Sajith

**Name of the Vulnerable Software and Affected Versions** Oracle Hyperion versions 11.1.2.5.216 and earlier **Description** The issue affects confidentiality, integrity, and availability. It is related to the Core component of the Oracle Hyperion Smart View for Office, running on Windows. The exact vectors of the issue are unknown. **Recommendations** For Oracle Hyperion versions 11.1.2.5.216 and earlier, at the moment, there is no information about a newer version that contains a fix for this vulnerability.

**Name of the Vulnerable Software and Affected Versions** eFront version 3.6.14 (build 18012) **Description** The issue allows remote authenticated administrators to inject arbitrary web script or HTML via the `Last name`, `Lesson name`, or `Course name` field in the `www/administrator.php` file. This can be exploited by injecting malicious code through these fields. **Recommendations** For eFront version 3.6.14 (build 18012), as a temporary workaround, consider restricting access to the `www/administrator.php` file until a patch is available. Avoid using the `Last name`, `Lesson name`, or `Course name` fields in this file until the issue is resolved. At the moment, there is no information about a newer version that contains a fix for this vulnerability.

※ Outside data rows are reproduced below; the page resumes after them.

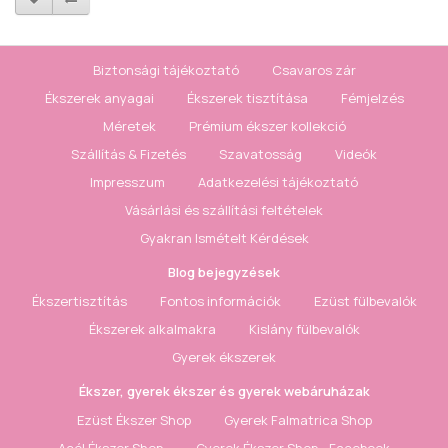
Biztonsági tájékoztató
Csavaros zár
Ékszerek anyagai
Ékszerek tisztítása
Fémjelzés
Méretek
Prémium ékszer kollekció
Szállítás & Fizetés
Szavatosság
Videók
Impresszum
Adatkezelési tájékoztató
Vásárlási és szállítási feltételek
Gyakran Ismételt Kérdések
Blog bejegyzések
Ékszertisztítás
Fontos információk
Ezüst fülbevalók
Ékszerek alkalmakra
Kislány fülbevalók
Gyerek ékszerek
Ékszer, gyerek ékszer és gyerek webáruházak
Ezüst Ékszer Shop
Gyerek Falmatrica Shop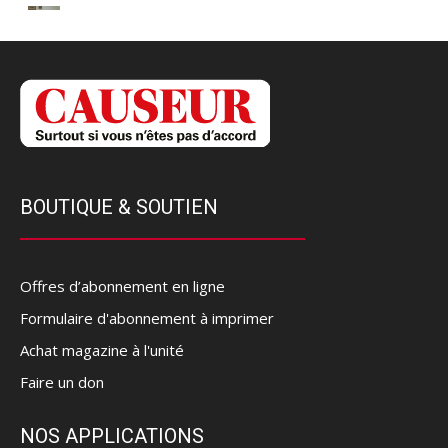
BOUTIQUE & SOUTIEN
Offres d’abonnement en ligne
Formulaire d'abonnement à imprimer
Achat magazine à l'unité
Faire un don
NOS APPLICATIONS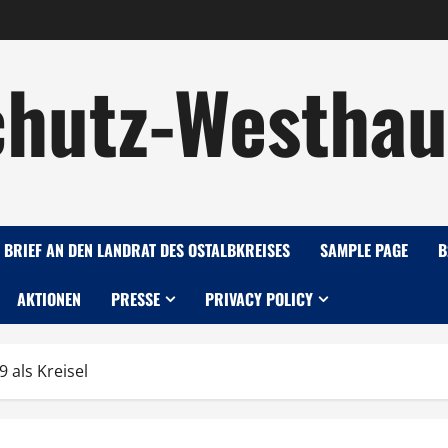
hutz-Westhau
 BRIEF AN DEN LANDRAT DES OSTALBKREISES
SAMPLE PAGE
B
AKTIONEN
PRESSE
PRIVACY POLICY
 als Kreisel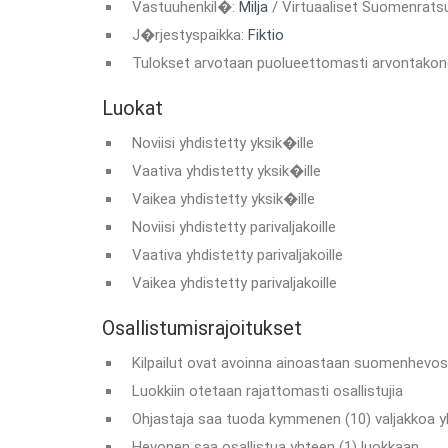
Vastuuhenkil�:
Milja
/ Virtuaaliset Suomenrats
J�rjestyspaikka:
Fiktio
Tulokset arvotaan puolueettomasti arvontakon
Luokat
Noviisi yhdistetty yksik�ille
Vaativa yhdistetty yksik�ille
Vaikea yhdistetty yksik�ille
Noviisi yhdistetty parivaljakoille
Vaativa yhdistetty parivaljakoille
Vaikea yhdistetty parivaljakoille
Osallistumisrajoitukset
Kilpailut ovat avoinna ainoastaan suomenhevosi
Luokkiin otetaan rajattomasti osallistujia
Ohjastaja saa tuoda kymmenen (10) valjakkoa y
Hevonen saa osallistua yhteen (1) luokkaan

**Name of the Vulnerable Software and Affected Versions** Cisco Scientific Atlanta DPR2320R2 router version 2.0.2r1262-090417 **Description** The issue allows remote attackers to hijack the authentication of administrators for various requests, including changing a password via the `Password` parameter to "goform/RgSecurity" API endpoint, rebooting the device via the `Restart` parameter to "goform/restart" API endpoint, modifying Wi-Fi settings via the `WpaPreSharedKey` parameter to "goform/wlanSecurity" API endpoint, and modifying parental controls via the `ParentalPassword` parameter to "goform/RgParentalBasic" API endpoint. **Recommendations** For Cisco Scientific Atlanta DPR2320R2 router version 2.0.2r1262-090417, consider disabling access to the "goform/RgSecurity", "goform/restart", "goform/wlanSecurity", and "goform/RgParentalBasic" API endpoints until a patch is available. Restrict the use of the `Password`, `Restart`, `WpaPreSharedKey`, and `ParentalPassword` parameters to minimize the risk of exploitation. At the moment, there is no information about a newer version that contains a fix for this issue.